Supported formats and limitations for managed data compaction - Amazon Glue
Services or capabilities described in Amazon Web Services documentation might vary by Region. To see the differences applicable to the China Regions, see Getting Started with Amazon Web Services in China (PDF).

Supported formats and limitations for managed data compaction

For better read performance by Amazon analytics services such as Amazon Athena, Amazon EMR, and Amazon Glue ETL jobs, Amazon Glue Data Catalog provides managed compaction (a process that compacts small Amazon S3 objects into larger objects) for Iceberg tables in Data Catalog.
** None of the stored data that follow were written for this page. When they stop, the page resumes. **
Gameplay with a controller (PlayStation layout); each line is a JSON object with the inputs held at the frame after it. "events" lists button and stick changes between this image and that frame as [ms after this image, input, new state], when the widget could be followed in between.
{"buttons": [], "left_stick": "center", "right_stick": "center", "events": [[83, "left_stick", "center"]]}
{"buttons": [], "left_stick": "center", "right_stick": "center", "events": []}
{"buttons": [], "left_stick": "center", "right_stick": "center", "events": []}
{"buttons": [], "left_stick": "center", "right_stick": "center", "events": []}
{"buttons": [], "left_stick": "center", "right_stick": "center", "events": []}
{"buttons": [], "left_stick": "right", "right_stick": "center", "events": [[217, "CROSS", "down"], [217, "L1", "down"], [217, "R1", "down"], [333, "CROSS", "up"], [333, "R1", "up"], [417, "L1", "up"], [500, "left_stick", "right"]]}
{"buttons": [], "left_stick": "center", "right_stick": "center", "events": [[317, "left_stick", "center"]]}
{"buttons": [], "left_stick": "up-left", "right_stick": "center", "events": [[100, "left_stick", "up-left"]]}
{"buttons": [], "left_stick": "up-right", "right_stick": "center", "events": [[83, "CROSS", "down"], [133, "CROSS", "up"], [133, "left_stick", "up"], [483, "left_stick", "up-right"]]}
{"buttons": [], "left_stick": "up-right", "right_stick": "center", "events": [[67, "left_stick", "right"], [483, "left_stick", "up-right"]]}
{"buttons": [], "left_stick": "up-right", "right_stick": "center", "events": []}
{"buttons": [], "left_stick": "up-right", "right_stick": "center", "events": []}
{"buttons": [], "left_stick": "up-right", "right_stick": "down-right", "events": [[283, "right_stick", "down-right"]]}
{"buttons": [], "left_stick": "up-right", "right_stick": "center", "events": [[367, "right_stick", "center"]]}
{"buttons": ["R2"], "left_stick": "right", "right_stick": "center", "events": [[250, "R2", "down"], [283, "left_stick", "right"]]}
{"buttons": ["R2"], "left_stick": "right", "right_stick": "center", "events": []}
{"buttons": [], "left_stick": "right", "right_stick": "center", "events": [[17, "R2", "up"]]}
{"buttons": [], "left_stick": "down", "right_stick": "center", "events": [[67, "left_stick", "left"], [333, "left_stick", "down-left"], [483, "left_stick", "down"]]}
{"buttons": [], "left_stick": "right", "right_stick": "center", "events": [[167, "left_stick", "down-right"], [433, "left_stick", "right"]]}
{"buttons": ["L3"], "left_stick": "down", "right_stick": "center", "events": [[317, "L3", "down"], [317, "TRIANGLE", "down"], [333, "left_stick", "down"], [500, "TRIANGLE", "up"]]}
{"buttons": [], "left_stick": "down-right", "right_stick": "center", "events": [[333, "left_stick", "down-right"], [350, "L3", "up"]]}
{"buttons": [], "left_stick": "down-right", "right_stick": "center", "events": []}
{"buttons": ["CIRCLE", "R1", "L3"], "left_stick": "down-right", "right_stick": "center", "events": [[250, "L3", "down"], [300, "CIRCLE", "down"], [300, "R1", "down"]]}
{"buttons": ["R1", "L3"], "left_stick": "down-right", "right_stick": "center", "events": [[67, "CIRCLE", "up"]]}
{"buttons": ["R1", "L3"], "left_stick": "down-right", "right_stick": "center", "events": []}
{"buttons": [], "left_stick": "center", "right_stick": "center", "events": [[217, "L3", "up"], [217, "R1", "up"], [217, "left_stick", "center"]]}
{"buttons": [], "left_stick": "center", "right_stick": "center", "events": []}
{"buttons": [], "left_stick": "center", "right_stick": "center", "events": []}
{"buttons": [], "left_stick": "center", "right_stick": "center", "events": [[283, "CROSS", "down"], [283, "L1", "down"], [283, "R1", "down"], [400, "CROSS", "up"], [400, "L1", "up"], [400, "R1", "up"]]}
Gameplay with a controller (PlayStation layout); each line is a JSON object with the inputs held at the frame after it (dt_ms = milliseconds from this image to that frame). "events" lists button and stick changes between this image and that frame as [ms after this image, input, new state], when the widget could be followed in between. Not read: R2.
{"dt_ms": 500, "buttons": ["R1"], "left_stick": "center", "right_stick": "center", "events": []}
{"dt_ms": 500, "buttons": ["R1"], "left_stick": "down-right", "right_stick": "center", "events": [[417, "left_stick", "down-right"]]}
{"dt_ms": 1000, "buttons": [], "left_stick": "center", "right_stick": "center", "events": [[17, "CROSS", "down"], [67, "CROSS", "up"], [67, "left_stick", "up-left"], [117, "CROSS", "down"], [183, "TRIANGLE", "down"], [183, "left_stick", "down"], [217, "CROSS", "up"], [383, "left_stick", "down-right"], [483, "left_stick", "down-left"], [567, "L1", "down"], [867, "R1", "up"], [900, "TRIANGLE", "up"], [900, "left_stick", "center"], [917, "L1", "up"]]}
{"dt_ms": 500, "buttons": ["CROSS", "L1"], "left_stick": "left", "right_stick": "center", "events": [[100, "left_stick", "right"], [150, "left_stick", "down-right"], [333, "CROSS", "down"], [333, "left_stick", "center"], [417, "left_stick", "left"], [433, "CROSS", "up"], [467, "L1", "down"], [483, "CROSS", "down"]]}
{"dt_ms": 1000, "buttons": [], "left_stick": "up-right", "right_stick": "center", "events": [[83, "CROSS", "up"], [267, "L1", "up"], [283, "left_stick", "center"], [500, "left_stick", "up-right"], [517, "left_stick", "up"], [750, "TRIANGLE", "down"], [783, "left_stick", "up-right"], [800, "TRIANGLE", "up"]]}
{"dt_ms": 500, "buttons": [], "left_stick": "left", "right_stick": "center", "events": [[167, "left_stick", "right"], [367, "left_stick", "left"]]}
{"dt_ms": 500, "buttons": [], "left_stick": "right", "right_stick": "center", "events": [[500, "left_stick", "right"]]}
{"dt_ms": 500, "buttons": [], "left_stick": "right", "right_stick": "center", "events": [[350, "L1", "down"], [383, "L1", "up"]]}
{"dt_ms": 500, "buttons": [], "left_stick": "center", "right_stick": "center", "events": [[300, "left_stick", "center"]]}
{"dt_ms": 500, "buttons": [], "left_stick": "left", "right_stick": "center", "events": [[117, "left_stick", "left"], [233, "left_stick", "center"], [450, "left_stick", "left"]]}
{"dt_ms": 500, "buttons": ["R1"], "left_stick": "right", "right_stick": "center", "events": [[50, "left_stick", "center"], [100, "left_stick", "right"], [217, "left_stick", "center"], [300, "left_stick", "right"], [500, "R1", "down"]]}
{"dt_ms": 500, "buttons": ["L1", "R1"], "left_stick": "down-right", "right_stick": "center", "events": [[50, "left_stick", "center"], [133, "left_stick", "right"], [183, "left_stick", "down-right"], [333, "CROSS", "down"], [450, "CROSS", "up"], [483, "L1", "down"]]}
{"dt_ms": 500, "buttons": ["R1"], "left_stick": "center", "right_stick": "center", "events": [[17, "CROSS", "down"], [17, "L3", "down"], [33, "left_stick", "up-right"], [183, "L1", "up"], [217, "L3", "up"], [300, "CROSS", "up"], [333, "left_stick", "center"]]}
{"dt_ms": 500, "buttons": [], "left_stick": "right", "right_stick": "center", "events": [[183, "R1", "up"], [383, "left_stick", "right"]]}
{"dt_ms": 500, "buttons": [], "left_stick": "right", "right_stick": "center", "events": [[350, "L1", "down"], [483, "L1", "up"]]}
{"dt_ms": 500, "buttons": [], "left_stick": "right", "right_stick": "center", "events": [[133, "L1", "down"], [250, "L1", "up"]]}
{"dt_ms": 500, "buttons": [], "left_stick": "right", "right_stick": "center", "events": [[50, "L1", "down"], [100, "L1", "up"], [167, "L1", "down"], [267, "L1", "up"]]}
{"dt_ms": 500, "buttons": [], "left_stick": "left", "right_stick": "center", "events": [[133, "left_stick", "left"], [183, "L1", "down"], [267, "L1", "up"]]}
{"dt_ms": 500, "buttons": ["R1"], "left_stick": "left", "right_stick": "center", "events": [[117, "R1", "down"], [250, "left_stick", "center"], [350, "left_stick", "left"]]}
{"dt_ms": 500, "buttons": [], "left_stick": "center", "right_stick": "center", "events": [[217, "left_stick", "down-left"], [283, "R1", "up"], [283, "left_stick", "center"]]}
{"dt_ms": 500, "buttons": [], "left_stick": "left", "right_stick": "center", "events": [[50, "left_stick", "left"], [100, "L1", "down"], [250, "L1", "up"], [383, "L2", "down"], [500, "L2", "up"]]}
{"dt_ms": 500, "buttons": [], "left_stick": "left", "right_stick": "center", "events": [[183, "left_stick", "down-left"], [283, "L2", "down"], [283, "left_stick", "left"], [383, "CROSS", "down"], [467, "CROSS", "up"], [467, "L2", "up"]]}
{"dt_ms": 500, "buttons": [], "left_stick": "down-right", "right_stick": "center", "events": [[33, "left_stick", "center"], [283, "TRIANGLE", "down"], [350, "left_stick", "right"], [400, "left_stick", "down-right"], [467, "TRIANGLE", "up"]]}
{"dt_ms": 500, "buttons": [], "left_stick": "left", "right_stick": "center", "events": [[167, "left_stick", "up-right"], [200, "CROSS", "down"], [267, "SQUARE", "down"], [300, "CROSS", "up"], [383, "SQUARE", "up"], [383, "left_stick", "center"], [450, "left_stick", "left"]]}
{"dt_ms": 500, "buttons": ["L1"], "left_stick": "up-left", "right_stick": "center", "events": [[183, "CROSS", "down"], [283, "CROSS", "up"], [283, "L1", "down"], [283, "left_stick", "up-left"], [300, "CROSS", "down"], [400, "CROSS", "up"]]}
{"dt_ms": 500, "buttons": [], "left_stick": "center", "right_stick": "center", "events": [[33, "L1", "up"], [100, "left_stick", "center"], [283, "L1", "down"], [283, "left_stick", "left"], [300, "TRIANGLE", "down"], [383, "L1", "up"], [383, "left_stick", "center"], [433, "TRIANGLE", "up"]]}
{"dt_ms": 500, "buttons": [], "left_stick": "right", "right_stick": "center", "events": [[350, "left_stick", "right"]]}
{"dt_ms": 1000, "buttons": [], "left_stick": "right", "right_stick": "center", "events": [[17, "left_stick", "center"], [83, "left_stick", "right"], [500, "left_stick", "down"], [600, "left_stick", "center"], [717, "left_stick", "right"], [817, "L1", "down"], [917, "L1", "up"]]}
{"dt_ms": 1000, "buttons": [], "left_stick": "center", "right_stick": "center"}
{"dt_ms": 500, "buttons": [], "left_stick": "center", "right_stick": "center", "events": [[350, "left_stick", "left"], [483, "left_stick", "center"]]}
Data compaction supports a variety of data types and compression formats for reading and writing data, including reading data from encrypted tables.

Data compaction supports:

  • File types – Parquet

  • Data types – Boolean, Integer, Long, Float, Double, String, Decimal, Date, Time, Timestamp, String, UUID, Binary

  • Compression – zstd, gzip, snappy, uncompressed

  • Encryption – Data compaction only supports default Amazon S3 encryption (SSE-S3) and server-side KMS encryption (SSE-KMS).

  • Bin pack compaction

  • Schema evolution

  • Tables with target file size ( property in iceberg configuration) within the inclusive range 128MB to 512 MB.

  • Regions

    • Asia Pacific (Tokyo)

    • Asia Pacific (Seoul)

    • Asia Pacific (Mumbai)

    • Asia Pacific (Singapore)

    • Europe (Ireland)

    • Europe (London)

    • Europe (Frankfurt)

    • US East (N. Virginia)

    • US East (Ohio)

    • US West (N. California)

    • South America (São Paulo)

  • You can run compaction from the account where Data Catalog resides when the Amazon S3 bucket that stores the underlying data is in another account. To do this, the compaction role requires access to the Amazon S3 bucket.

Data compaction currently doesn’t support:

  • File types – Avro, ORC

  • Data types – Fixed

  • Compression – brotli, lz4

  • Compaction of files while the partition spec evolves.

  • Regular sorting or z-order sorting

  • Merge or delete files – The compaction process skips data files that have delete files associated with them.

  • Compaction on cross-account tables – You can't run compaction on cross-account tables.

  • Compaction on cross-Region tables – You can't run compaction on cross-Region tables.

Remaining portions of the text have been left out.